Nergis – Marcos-(Narcissus tazetta)

‘’Eğer biri sana parmağıyla güneşi gösterir ve sen de parmağa bakarsan aptalsın demektir. Eğer güneşe bakarsan daha da aptalsındır, çünkü güneş gözlerini kör eder. Senin bakman gereken parmakla güneş arasında uçan kuştur…’’(Subcomandante Marcos)

Masal bu ya…
Düşsel bir mitos ormanında Echo adında bir kız yaşarmış..
Çok güzel bir peri kızıdır da  Echo. Kendisine âşık olanlara hiçbir zaman yüz de vermez, aldırmazmış da. Grek tanrılarının cirit attığı bu ormanda yaşarken mutluluğu yakalayabilmiştir. Ama gelin görün ki bir gün Hellen kızı Echo bu ormanda avlanan bir avcı olan Narkissos la karşılaşır. Echo’nun düşsel tasarımının yaratığı kurgusundan olsa gerek; bu hain avcıya bir görüşte aşık olur. Narkissos adlı bu hain avcı bu peri kızının sevgisine karşılık vermez.  Oracıktan; peri ve Helen kızının bulunduğu yerden uzaklaşır. Bu duruma çok içerlenen Echo kızımız gün be gün kara sevdasından erirken; bu kara sevda onu amansız bir yok oluşa götürür. Denir ki vücudundan arta kalan parçalar bu düşsel orman içindeki kayalıkları oluştururken; Echo’nun sesi günümüzde ‘eko’ dediğimiz seslerin yansısı olan yankısına dönüşür…

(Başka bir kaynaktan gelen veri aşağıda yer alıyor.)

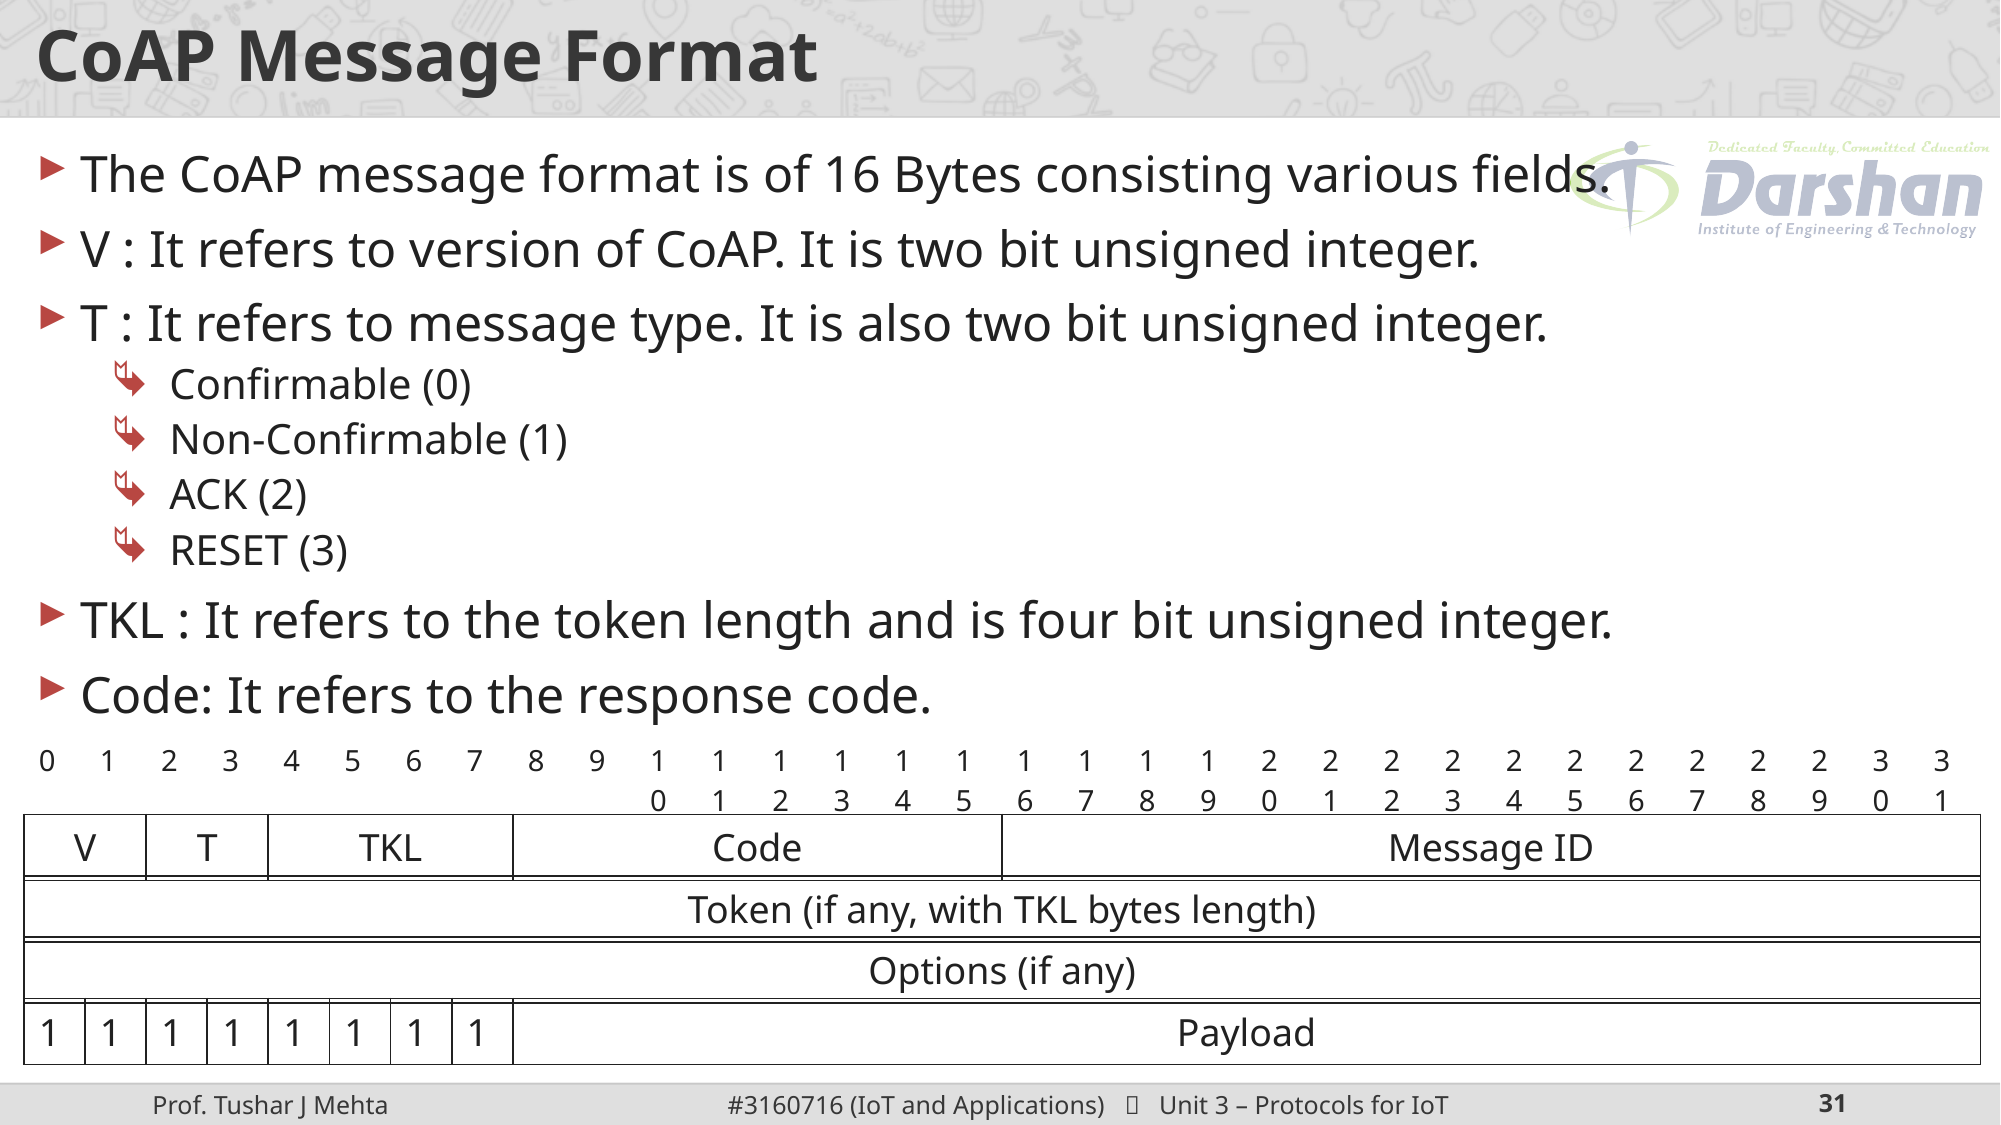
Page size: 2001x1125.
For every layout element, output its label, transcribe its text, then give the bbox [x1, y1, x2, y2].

table_header 20 [1246, 733, 1307, 814]
table_header 1 [147, 1004, 206, 1064]
table_header 22 [1369, 733, 1430, 814]
table_header 12 [757, 733, 818, 814]
table_header 26 [1613, 733, 1674, 814]
table_header 14 [880, 733, 941, 814]
table_header 4 [268, 733, 329, 814]
table_header 19 [1185, 733, 1246, 814]
text_box [1979, 141, 1990, 238]
table_header 1 [330, 1004, 390, 1064]
table_header 2 [146, 733, 207, 814]
table_header 1 [86, 1004, 145, 1064]
table_header Code [514, 815, 1001, 880]
table_header 17 [1063, 733, 1124, 814]
table_header 1 [269, 1004, 329, 1064]
table_header TKL [269, 815, 512, 880]
table_header 31 [1919, 733, 1980, 814]
table_header 0 [24, 733, 85, 814]
table_header 24 [1491, 733, 1552, 814]
table_header Message ID [1003, 815, 1980, 880]
table_header 5 [329, 733, 391, 814]
table_header 30 [1858, 733, 1919, 814]
list The CoAP message format is of 16 Bytes consisting various fields. V : It refers to version of CoAP. It is two bit unsigned integer. T : It refers to message type. It is also two bit unsigned integer. Confirmable (0) Non-Confirmable (1) ACK (2) RESET (3) TKL : It refers to the token length and is four bit unsigned integer. Code: It refers to the response code. [21, 141, 1979, 1059]
table_header 29 [1796, 733, 1858, 814]
table_header 10 [635, 733, 696, 814]
table_header 1 [208, 1004, 267, 1064]
table_header 11 [696, 733, 757, 814]
table_header Token (if any, with TKL bytes length) [25, 881, 1980, 936]
table_header 16 [1002, 733, 1063, 814]
table_header 15 [941, 733, 1002, 814]
table_header Options (if any) [25, 938, 1980, 1002]
table_header 25 [1552, 733, 1613, 814]
table_header 9 [574, 733, 635, 814]
table_header 1 [453, 1004, 512, 1064]
table_header 27 [1674, 733, 1735, 814]
table_header 6 [391, 733, 452, 814]
table_header 3 [207, 733, 268, 814]
table_header 1 [25, 1004, 84, 1064]
table_header 23 [1430, 733, 1491, 814]
table_header 1 [391, 1004, 451, 1064]
table_header Payload [514, 1004, 1980, 1064]
table_header 28 [1735, 733, 1796, 814]
table_header 21 [1307, 733, 1369, 814]
table_header 8 [513, 733, 574, 814]
table_header 1 [85, 733, 146, 814]
table_header T [147, 815, 267, 880]
table_header 7 [452, 733, 513, 814]
table_header 13 [818, 733, 880, 814]
table_header 18 [1124, 733, 1185, 814]
table_header V [25, 815, 145, 880]
title CoAP Message Format [0, 0, 2000, 117]
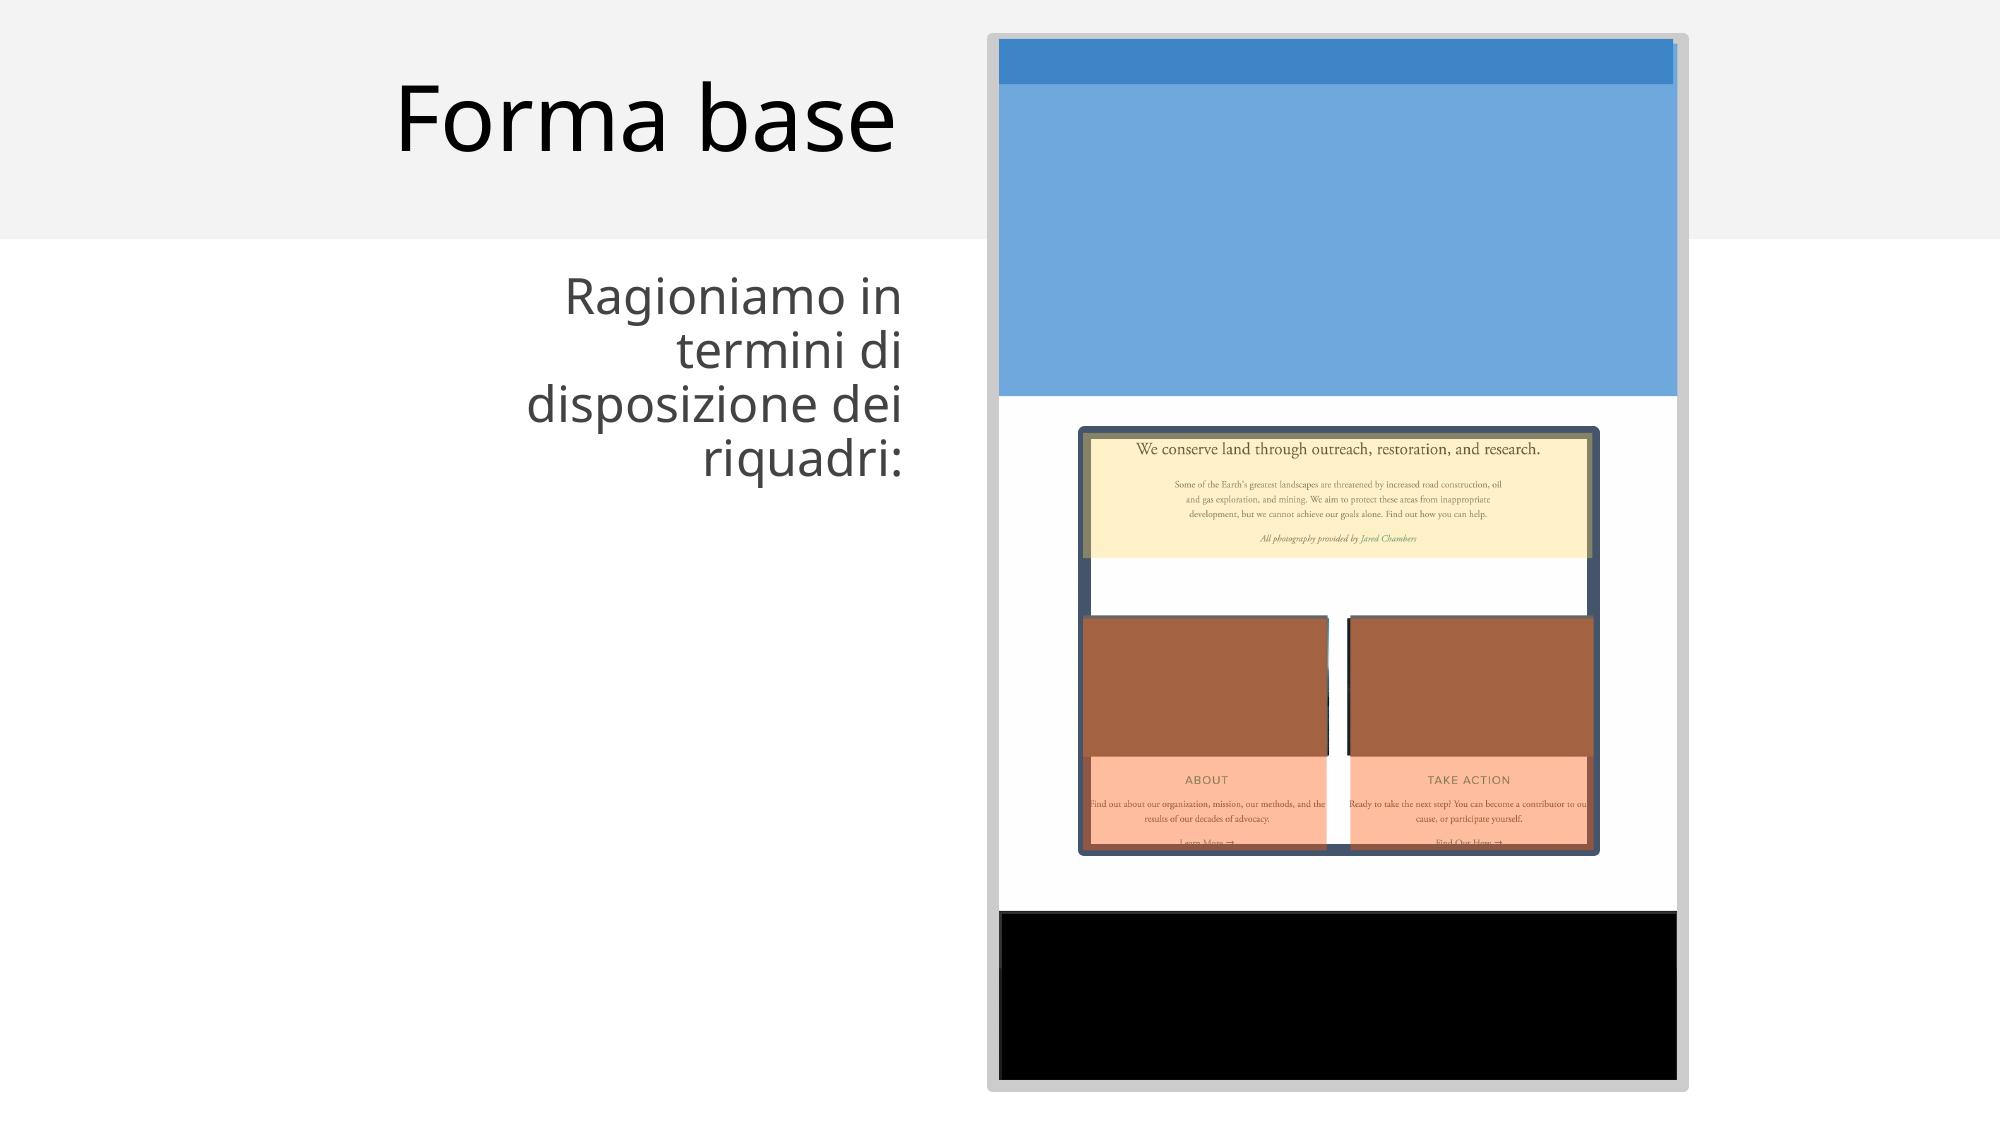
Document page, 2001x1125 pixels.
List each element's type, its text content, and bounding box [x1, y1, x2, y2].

Sanrım bu duruma çok kızan ve içerlenen Yunan tanrıları duruma el koyarlar. Hain bir avcı olan Narkissos’u bir av sonrası susamış halde bir nehirden su içerken; kendi yüzü ve bedenin sudaki yansısını ona sunarlar. Çok yakışıklı olan Narkissos gördüğü yansıda adeta büyülenir. Olanlar olur; O da daha önce fark edemediği bu kendi güzelliği karşısında kendinden geçer. Narsizm denilen illet; adına münhasıran ilk kez bu Grek yağız delikanlısında ortaya çıkar. Yerinden kalkamaz, kendine âşık olmuştur. O ana dek kimseyi sevmediği kadar, sevmiştir kendi görüntüsünü. O şekilde orada ne su içebilir, ne de yemek yiyebilir…

O da tıpkı Echo gibi günden güne erimeye başlar ve orada sadece kendini seyrederek ömrünü tüketir.

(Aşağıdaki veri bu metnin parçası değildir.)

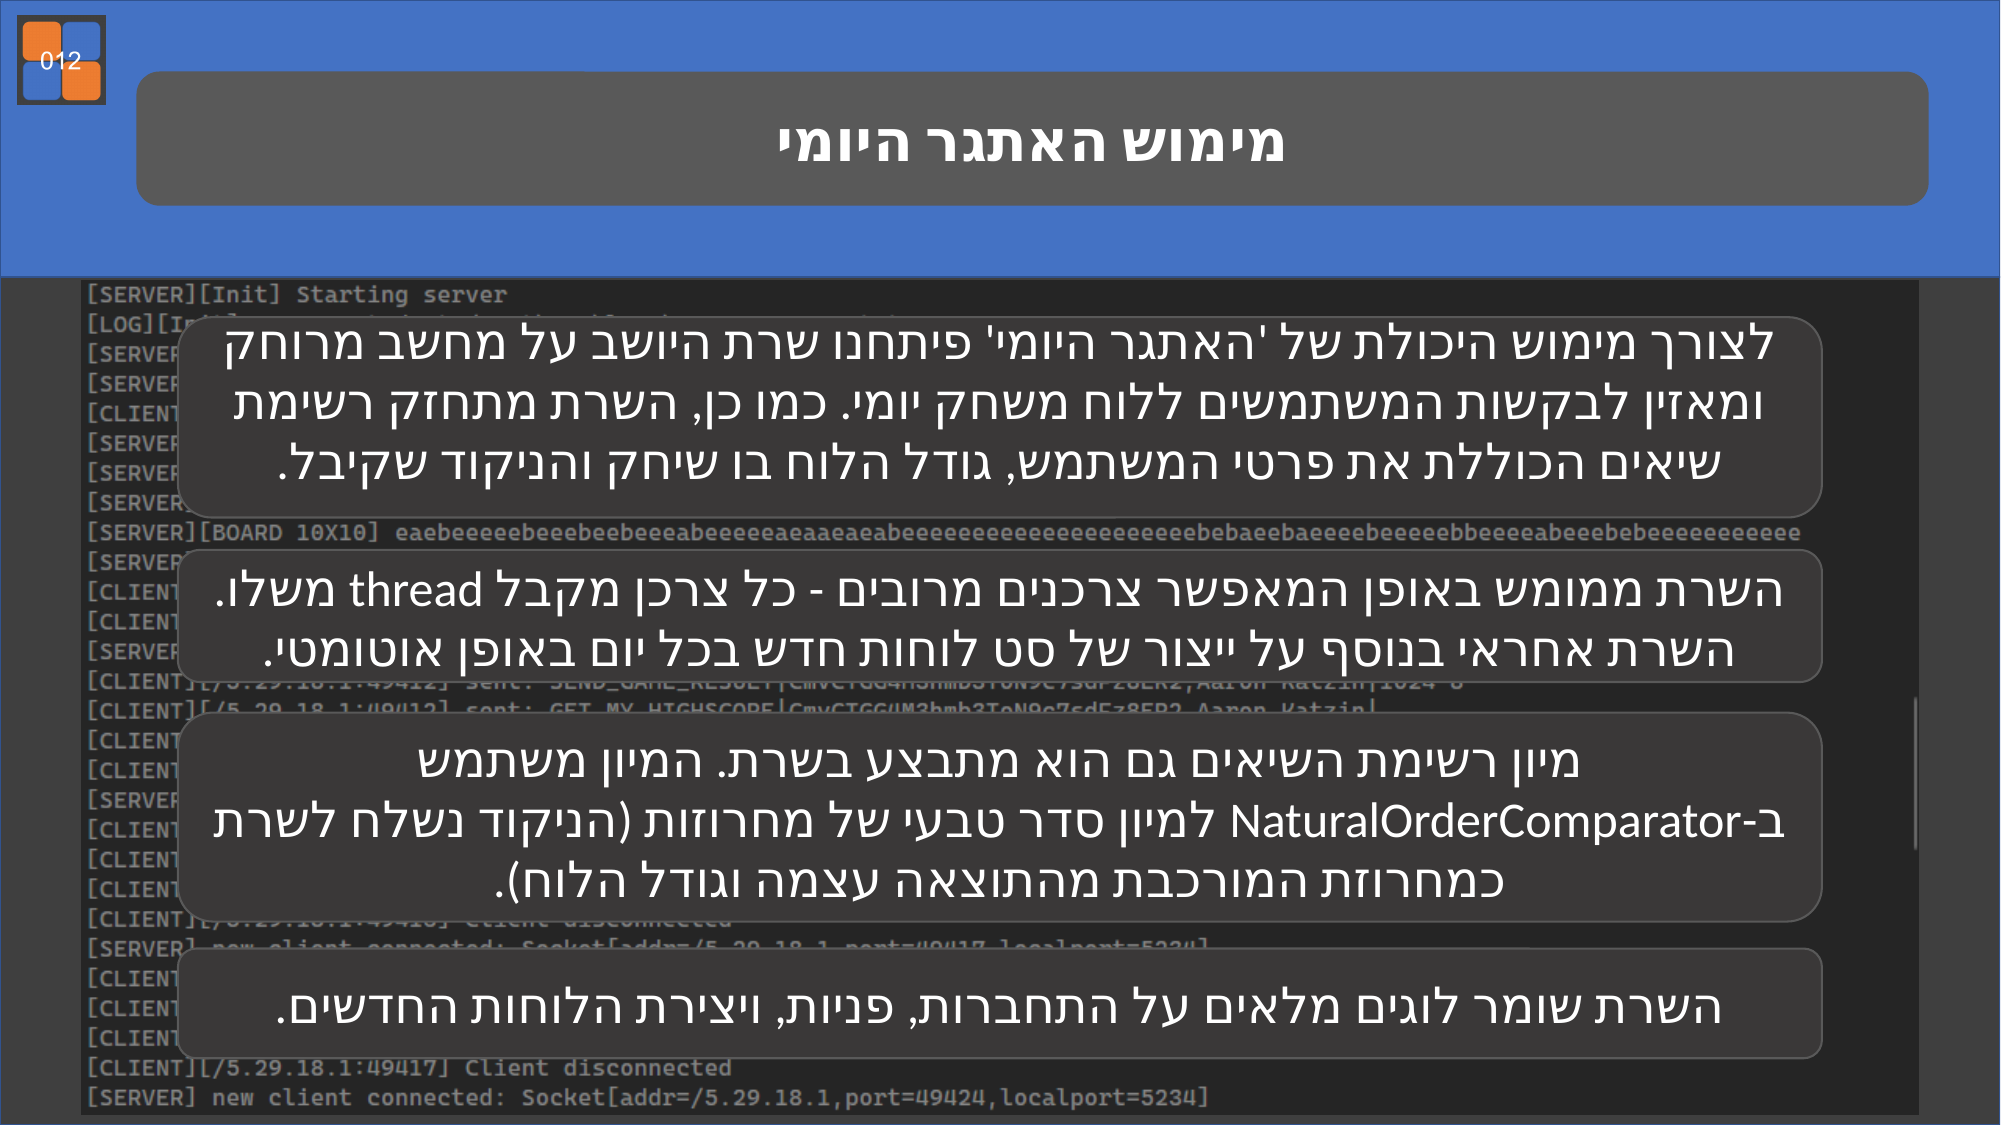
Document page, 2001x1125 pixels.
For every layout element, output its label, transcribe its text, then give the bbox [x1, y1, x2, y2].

picture [17, 15, 106, 105]
picture [80, 280, 1919, 1115]
text_box מימוש האתגר היומי [137, 72, 1928, 205]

Narkissos’un öldükten sonra da vücudunun ‘Nergis’ çiçeklerine dönüştüğü söylenir.

Bu yüzdendir ki ‘Nergis’ kendini beğenmiş bir çiçektir biraz da.

Ama kendini beğenenlerin değil!

Tam da mevsimindeyiz şu sıralar.

Çoğu zaman öğrencilerin öğretmenlerine sunduğu biricik yaban dağ çiçeğidir.

‘’Nergis Çiçeği’’ (Narcissus tazetta)…

Bir de babamın en sevdiği çiçek olmasının da ötesinde; şimdilerde ‘Nergis’ kokuyor babam çocukluk anılarımda…

Nergis’e ise ‘Marcos’ derdik yerel Arapça dilimizde.  Şimdiki Helen tanrılarına nispet! Marcos (Subcomandante Marcos) ayrı dağ Nergisleri kokan; gerçek bir efsane…

Ve Nergis kokan mevsimin en güzel günü kadınlara adandı.
Nergis kokuları sizlere adaklarım olsun…

Yorum yazabilirsiniz...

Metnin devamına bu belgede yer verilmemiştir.